**SELECTED PASSAGE:**
Charles Ferson Durant (born Sept. 19, 1805 – died, Mar. 2, 1873) has been called “America’s First Aeronaut,” and the “father of air leafleting.” (Balloon flight had been the rage in Europe for fifty years before Durant hopped into a basket and attempted it in America. (There had been an incident of a balloon flight in the States prior to Durant, in 1793, but the balloonist was French, not American.)

On July 9, 1824 the French aeronaut Eugene Robertson made a balloon ascension at Castle Garden in New York in honor of the Marquis de Lafayette. An 18-year-old New Yorker, Charles Ferson Durant, became so enthusiastic at witnessing Robertson’s ascension that he followed the Frenchman to Paris. There they made two ascensions together in 1829. The young American then returned to New York and was the first U. S. citizen to become a professional aeronaut in this country.

He was also the first person to use balloons which were made in America. In his career he made a total of 13 flights, the first one, on September 9, 1830 from the same place where Robertson had made his start in 1825. The interest of the public and of the New York Press was so great that he made a second flight soon afterwards, on September 22, 1830.

Always embellished with a great deal of spectacle, Durant’s flights were a mixture of showbiz and science. After smarting from footing the bill for preparatory expenses at his first ascension, Durant learned to solicit underwriters for the event several weeks in advance.

This post ran in the Albany Evening Journal on July 25, 1833:

“Mr. Durant is an American – a native of New York, where he is engaged in business, and sustains an unblemished reputation. The interest universally taken by the most intelligent and respectable citizens of that place, in his success, is a sufficient voucher for his worth. He is studying his serial profession as a science, which he entertains sanguine hope of reducing to purposes of practical utility. Mr. D. Has made six ascensions, all from New York Castle Garden. It has been his good fortune never to disappoint an audience either by failure or postponement. He superintends, personally, the construction and inflation of his balloons. At his first ascension, so incredulous were his friends and the public, that no person would hazard a dollar of the heavy prepatory expense. He therefore embarked his all in the enterprise, which, most fortunately for him, proved a successful and triumphant display of American genius and intrepidity.”

He found a willing backer in Mr. Leverett Cruttenden, of the Eagle Tavern. Tickets to the event itself were 50 cents apiece, with an audience of from four to six thousand expected. He had barely broken even at his first expositions, but by time he hit Albany he was netting somewhere around $2,000 a show, a tidy sum in 1833.

An amphitheater was erected at the corner of Swan and Fayette (later Lafayette) at “Meek’s Garden” (most likely a bastardization of “Meiggs,” the family who lived there).This wasn’t just Durant climbing into his balloon and flying away, it was a four-hour spectacle, replete with pre-show and live music.

The series of events didn’t much vary from venue to venue.

Here was Albany’s schedule:

1:30 p.m.: Spectators will be admitted, and then witness his apparatus for generating hydrogen gas (barrels of decomposing, water, iron, and sulfuric acid), while he boasted that it would produce ten thousand ft. of hydrogen.

**DATA BELOW:**
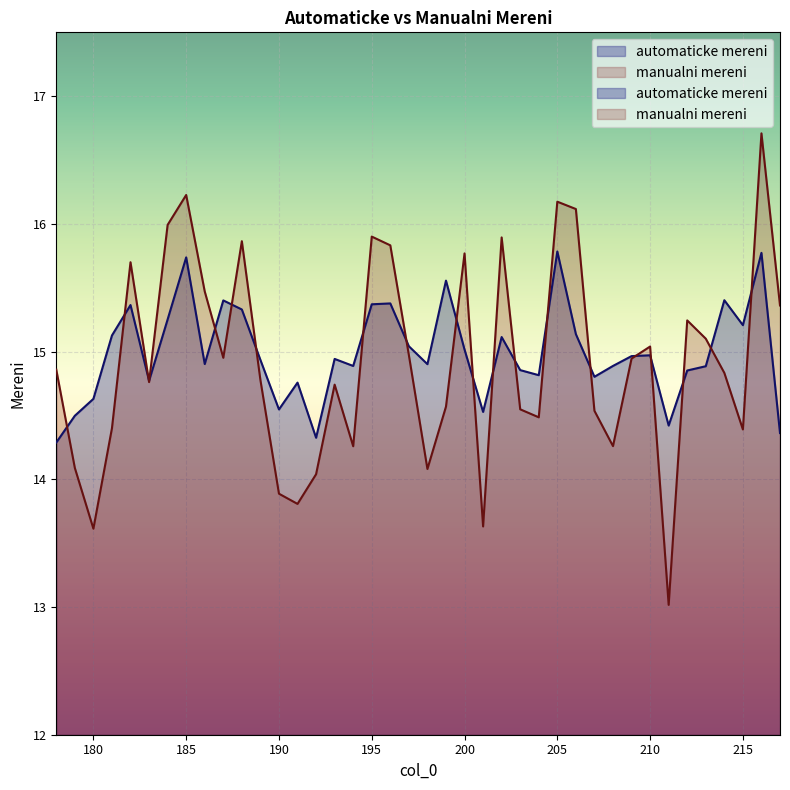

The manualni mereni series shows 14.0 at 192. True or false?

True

**WHAT IS BEING ASKED:** Reproduce the portion of the Charles Ferson Durant text above between "An amphitheater was" and "venue to venue.", inclusive.

**ANSWER SPACE:**
An amphitheater was erected at the corner of Swan and Fayette (later Lafayette) at “Meek’s Garden” (most likely a bastardization of “Meiggs,” the family who lived there).This wasn’t just Durant climbing into his balloon and flying away, it was a four-hour spectacle, replete with pre-show and live music.

The series of events didn’t much vary from venue to venue.